Segundo profissional brasileiro com maior faturamento na história, já acima dos US$ 5,2 milhões, Melo prova que jogar dupla é também um ótimo e respeitoso caminho a se seguir.

Muguruza confirma
Ninguém ganha um título do tamanho de Wimbledon por acaso, mas é necessário dizer que Garbiñe Muguruza mereceu muito esta conquista. Desde a primeira partida, mostrou um estilo agressivo, aprimorou os voleios, jogou com coragem. Quando derrotou a número 1 Angelique Kerber indo 52 vezes à rede, ficou claro que estava pronta.

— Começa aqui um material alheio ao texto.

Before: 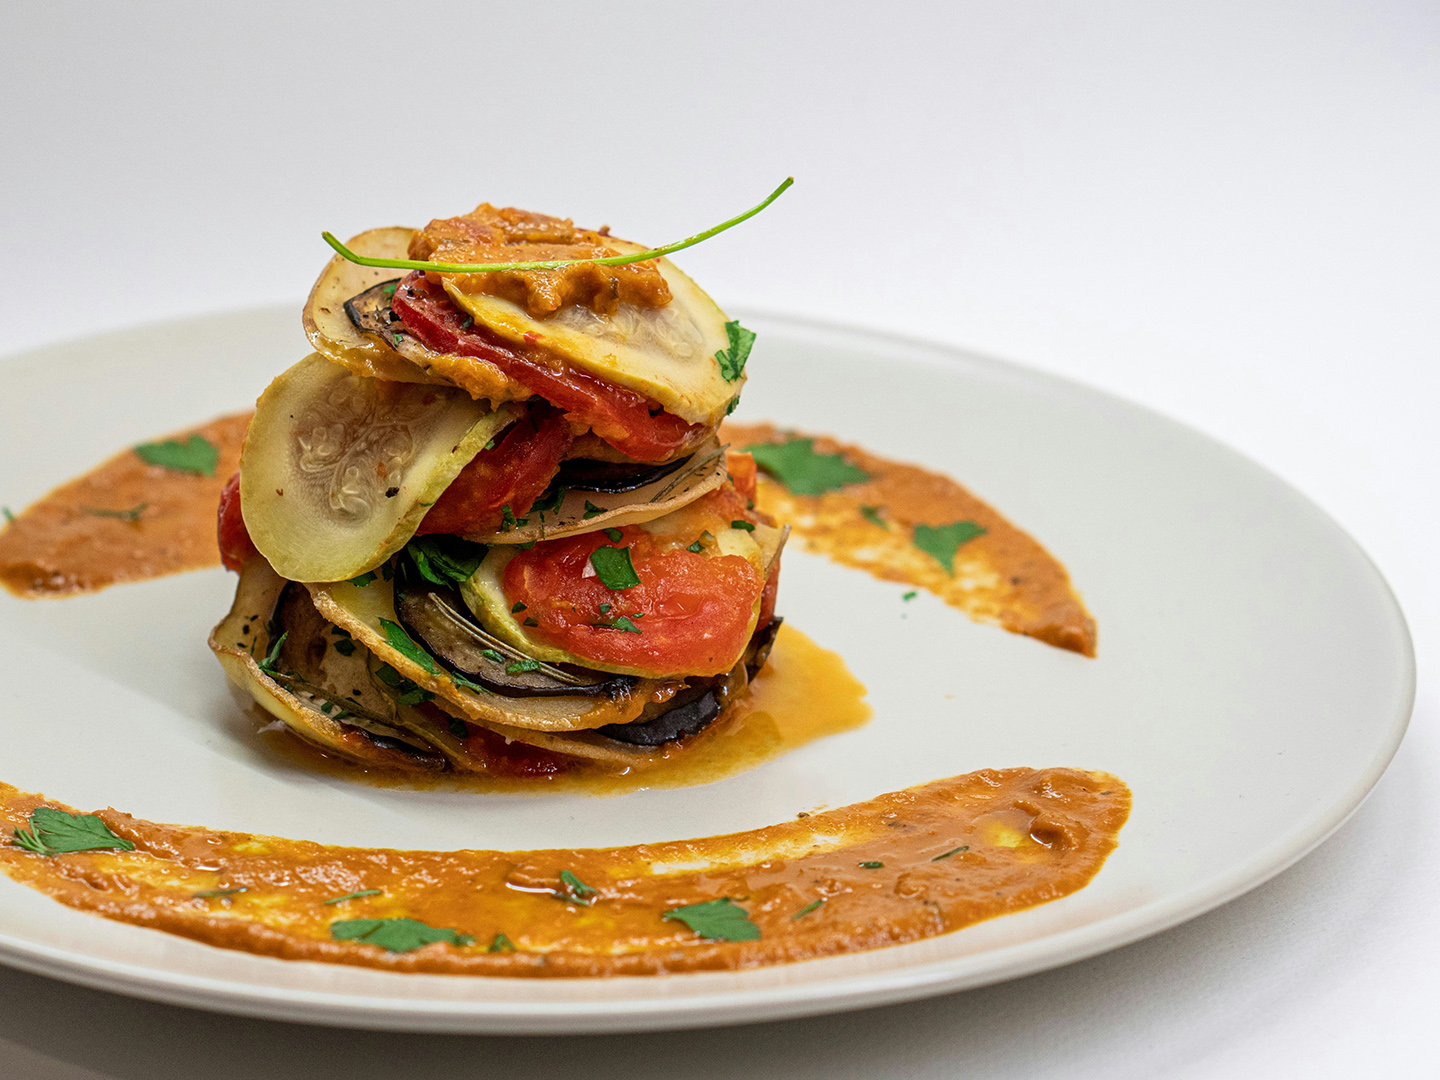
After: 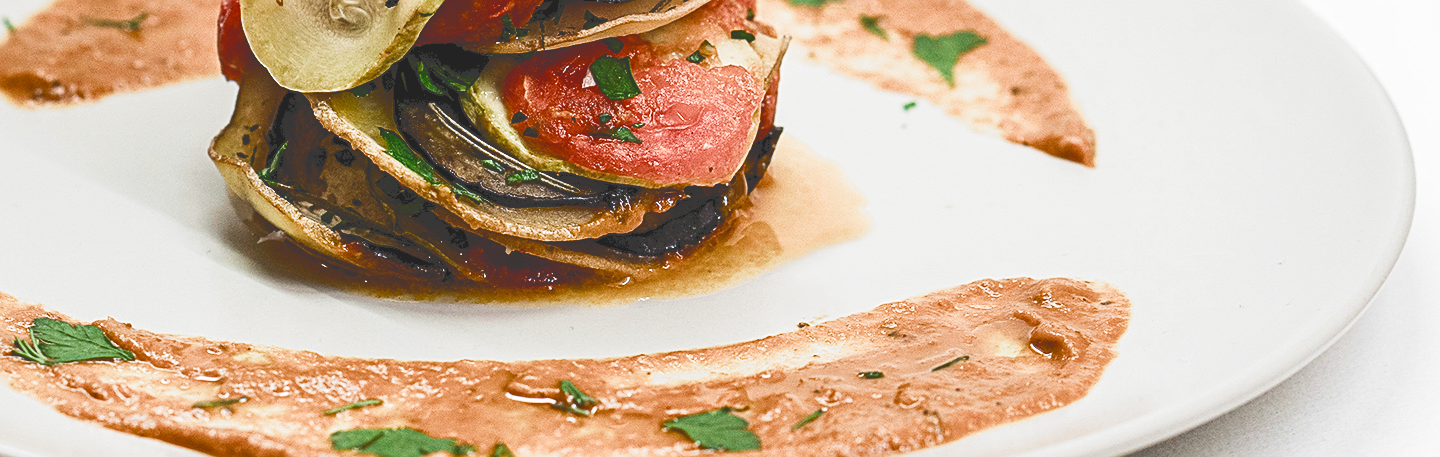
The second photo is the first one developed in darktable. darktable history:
tone curve: curves: ch0 [(0, 0) (0.003, 0.224) (0.011, 0.229) (0.025, 0.234) (0.044, 0.242) (0.069, 0.249) (0.1, 0.256) (0.136, 0.265) (0.177, 0.285) (0.224, 0.304) (0.277, 0.337) (0.335, 0.385) (0.399, 0.435) (0.468, 0.507) (0.543, 0.59) (0.623, 0.674) (0.709, 0.763) (0.801, 0.852) (0.898, 0.931) (1, 1)], color space Lab, independent channels, preserve colors none
sharpen: on, module defaults
crop: top 45.4%, bottom 12.281%
filmic rgb: black relative exposure -6.37 EV, white relative exposure 2.43 EV, threshold 2.97 EV, target white luminance 99.934%, hardness 5.25, latitude 0.969%, contrast 1.436, highlights saturation mix 2.85%, color science v5 (2021), contrast in shadows safe, contrast in highlights safe, enable highlight reconstruction true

Muguruza representou aquela antiga qualidade, hoje um tanto perdida, de modificar técnica e tática ao mudar do saibro para a grama. Lição certamente aprendida dois anos atrás, então uma surpreendente finalista diante de Serena Williams. Tomara que novo aprendizado surja agora e evite o deslumbramento que viveu ao conquistar Roland Garros e perder totalmente o foco.

A final contra Venus só teve emoção no primeiro set. Depois que salvou dois set-points, Muguruza cresceu na confiança e Venus baixou intensidade, cometendo muitos erros. Curioso ver que uma espanhola volta a ganhar na grama justamente ao superar adversária de 37 anos, repetindo Conchita Martinez frente a Martina Navratilova. Coisas do tênis. Venus, sempre simpática, garantiu que vai tentar de novo.